Texte.

::::::::::

LA PORTEE DE LA DESCENTE DU « TCHODJO » DONNANT LE TON AUX RITES INITIATIQUES DES EVALA
La société kabiyè est organisée en classes d’âge masculine et féminine qui donnent lieu, pour l’homme à une initiation en deux temps –efalu (est à contraction de eyu kefalu, c’est-à-dire « homme nouveau ») vers 18 ans, kondo vers 20 ans. Du côté de la femme, une seule initiation est programmée (akpendou) vers 17 ans, qui prélude son mariage. Le jeune garçon ne devient évalu qu’après initiation. La première initiation l’introduit dans la classe des évala pour trois ans (R. Verdier, 1982, p. 73 ; N. L. Gayibor, 2011, p. 316-317) et met un terme à l’enfance. La seconde est l’affirmation de l’homme adulte, en pleine force de l’âge. À quand remontent les luttes évala et en quoi la descente du tchodjo conditionnent celles-ci ?
Figure 3 La force et l’endurance pour vaincre son adversaire
Source : Linitiateur Evala 2017, p. 9.

::::::::::

Entrées extraites.
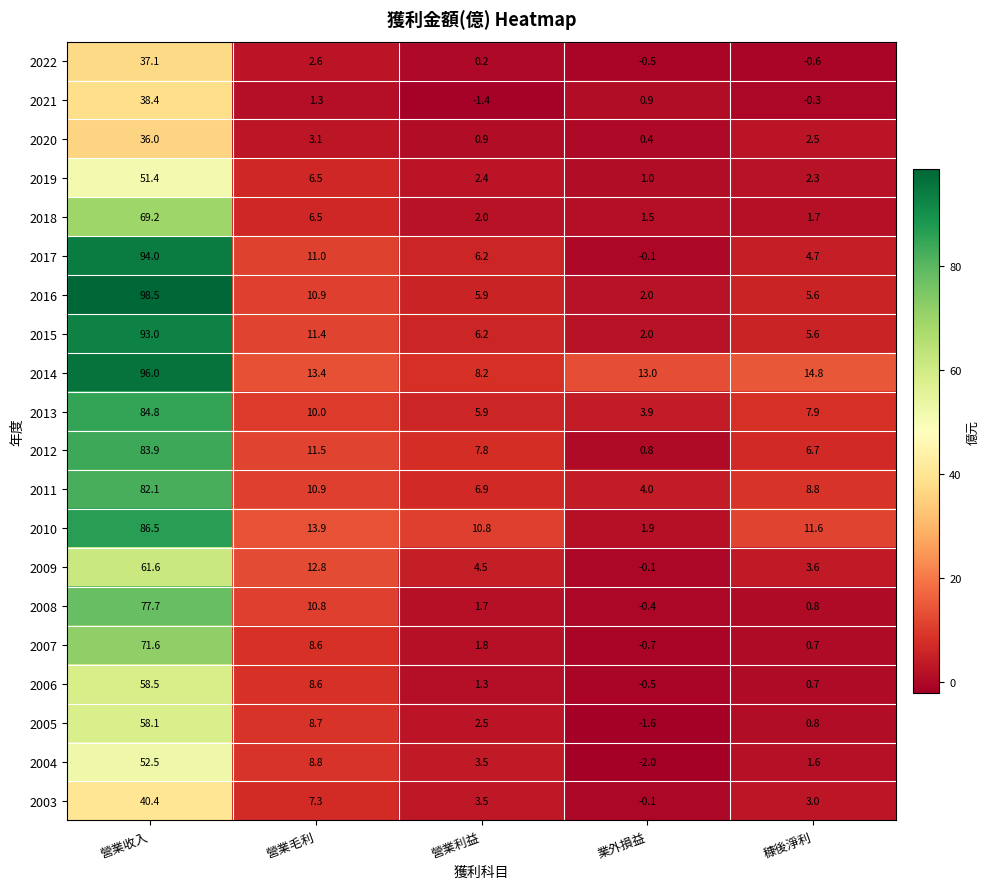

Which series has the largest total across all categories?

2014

::::::::::

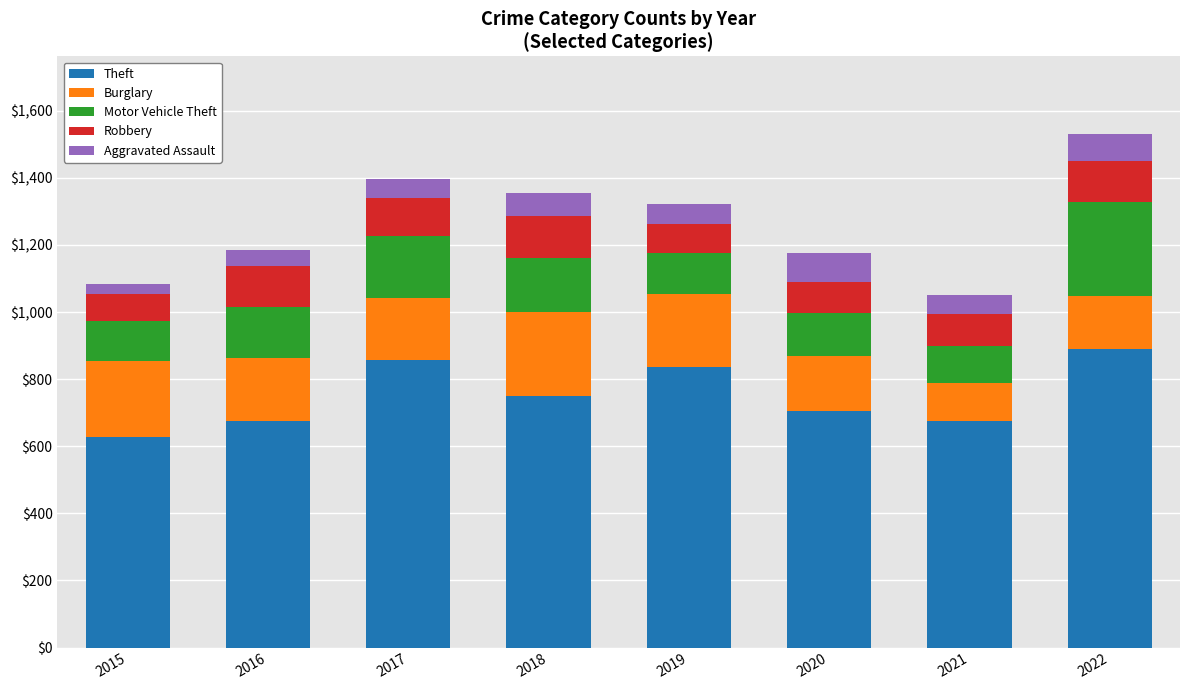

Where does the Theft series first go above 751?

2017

::::::::::

Tâche 1. Traduisez en anglais la phrase suivante du texte sur les rites initiatiques des evala : « La seconde est l'affirmation de l'homme adulte, en pleine force de l'âge. »
Tâche 2. Transcrivez sans rien changer le passage du texte sur les rites initiatiques des evala qui commence aux mots « LA PORTEE DE » et se termine après « conditionnent celles-ci ? ».
Tâche 3. Rédigez la suite du texte sur les rites initiatiques des evala, à partir de la dernière ligne donnée.

Zone de réponse 1. The second is the affirmation of the adult man, in the prime of life.

Zone de réponse 2.
LA PORTEE DE LA DESCENTE DU « TCHODJO » DONNANT LE TON AUX RITES INITIATIQUES DES EVALA
La société kabiyè est organisée en classes d’âge masculine et féminine qui donnent lieu, pour l’homme à une initiation en deux temps –efalu (est à contraction de eyu kefalu, c’est-à-dire « homme nouveau ») vers 18 ans, kondo vers 20 ans. Du côté de la femme, une seule initiation est programmée (akpendou) vers 17 ans, qui prélude son mariage. Le jeune garçon ne devient évalu qu’après initiation. La première initiation l’introduit dans la classe des évala pour trois ans (R. Verdier, 1982, p. 73 ; N. L. Gayibor, 2011, p. 316-317) et met un terme à l’enfance. La seconde est l’affirmation de l’homme adulte, en pleine force de l’âge. À quand remontent les luttes évala et en quoi la descente du tchodjo conditionnent celles-ci ?

Zone de réponse 3.
Dans le déroulement des luttes traditionnelles évala, le prêtre traditionnel (Tchodjo) joue un rôle très déterminant. Véritable chef spirituel, le Tchodjo annonce en effet, le début des cérémonies de la fête évala et toutes autres fêtes traditionnelles par un rituel appelé « descente du tchodjo » de Tchinlinlao (Bénin) à Lao, en passant par Farindè (Binah) et Kouméa.
En général, les dates auxquelles se tiennent les cérémonies sont fixées par les consultations des oracles suivies de l’autorisation accordée par les grands prêtres appelé « Tchodjo ». Il est au début et à la fin de cette fête traditionnelle en veillant pour qu’elle se déroule dans les meilleures conditions. Après les luttes, il fait une tournée dans les lieux sacrés pour remercier les ancêtres d’avoir permis la bonne tenue de cette fête traditionnelle.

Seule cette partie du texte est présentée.